Daily Archives: 16/08/2014

E se eu chorar

…se eu chorar não me peças para não o fazer, nem tentes enxugar-me as lágrimas. Nem me digas que chorar faz bem. Claro que faz. Já sei, sabemos, que sim.

Se eu chorar, abraça-me apenas. Sem eu te pedir. Segura-me as mãos, chora comigo. Deixa-me ficar, quieta. Não tens que me dizer nada, ou se quiseres dizer relembra-me apenas que estás aqui.

Se eu chorar? Hei-de chorar tantas vezes ainda. Mas relembra-me que a Lua brilha todas as noites, mesmo quando não a vemos, mesmo quando está como eu, vazia. E a Lua olha por mim, sempre. Assim como eu olho para ela, sempre.

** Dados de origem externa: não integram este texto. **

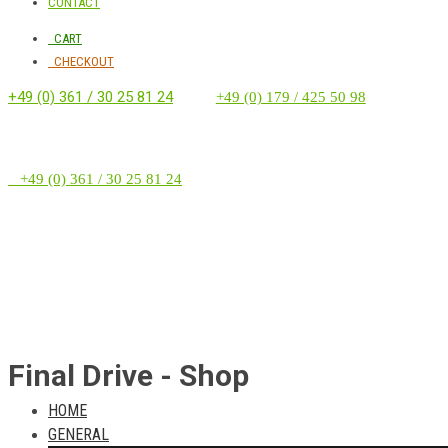
CONTACT
CART
CHECKOUT
+49 (0) 361 / 30 25 81 24
‭ ‭ ‭ ‭
+49 (0) 179 / 425 50 98
+49 (0) 361 / 30 25 81 24
Final Drive - Shop
HOME
GENERAL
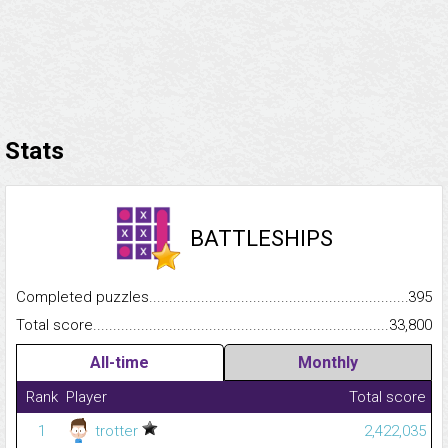
Stats
BATTLESHIPS
Completed puzzles...........................................................................
395
Total score.........................................................................................
33,800
All-time
Monthly
Rank
Player
Total score
1
trotter
2,422,035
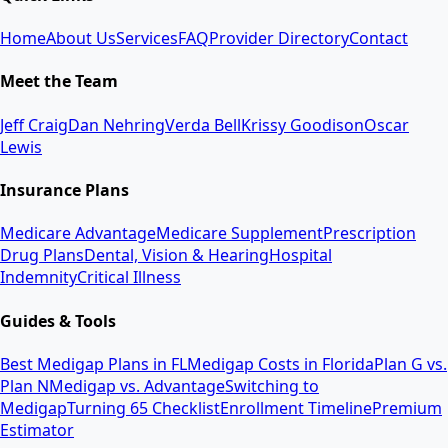
Home
About Us
Services
FAQ
Provider Directory
Contact
Meet the Team
Jeff Craig
Dan Nehring
Verda Bell
Krissy Goodison
Oscar
Lewis
Insurance Plans
Medicare Advantage
Medicare Supplement
Prescription
Drug Plans
Dental, Vision & Hearing
Hospital
Indemnity
Critical Illness
Guides & Tools
Best Medigap Plans in FL
Medigap Costs in Florida
Plan G vs.
Plan N
Medigap vs. Advantage
Switching to
Medigap
Turning 65 Checklist
Enrollment Timeline
Premium
Estimator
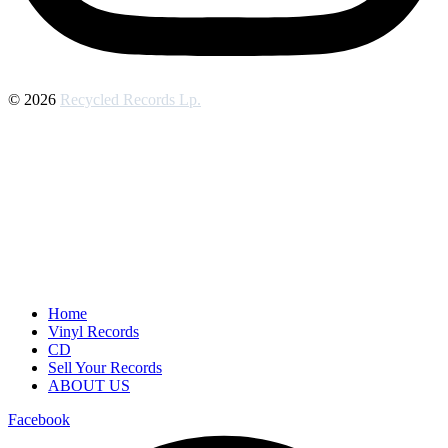
© 2026
Recycled Records Lp.
Home
Vinyl Records
CD
Sell Your Records
ABOUT US
Facebook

Se eu chorar? Se eu chorar só preciso de saber que, na tua ausência, na vossa ausência, a Lua há-de sempre olhar por mim.

Sou só parva

Anda comigo ver a Lua, que como eu já não está cheia. Mas que brilha lá em cima, ainda tímida, envergonhada.

E dá-me a mão. E diz-me que também isto vai passar. Que ainda é cedo, mas vai passar. E que não, não “sou só parva”.

Encosta-te a mim, quando eu deitar a cabeça no teu ombro e te disser baixinho que dói cá dentro. Uma dor que vem do vazio que é visível, uma dor que é indizível.

E quando te disser que tenho saudades, saudades do que já não é, saudades do que já não tenho, saudades do que pouco ou nada tive e que foi tanto e foi tudo, quando te disser que tenho saudades abraça-me com força. E diz-me, mesmo que num sussurro, que amanhã vai ser melhor, mesmo que a saudade, essa, dure para sempre e doa todos os dias.

Ou então não digas nada. Não me abraces. Mas segura-me na mão, nas duas. Com força. Aquela que preciso para continuar a sobreviver.

E deixa-te ficar assim. Comigo. Porque sim, estou carente. E porque sim, preciso que me dês a mão.

“Não digas nada, dá-me só a mão. Palavra de honra que não é preciso dizer nada, a mão chega. Parece-te estranho que a mão chegue, não é, mas chega. Se calhar sou uma pessoa carente. Se calhar nem sequer sou carente, sou só parvo.”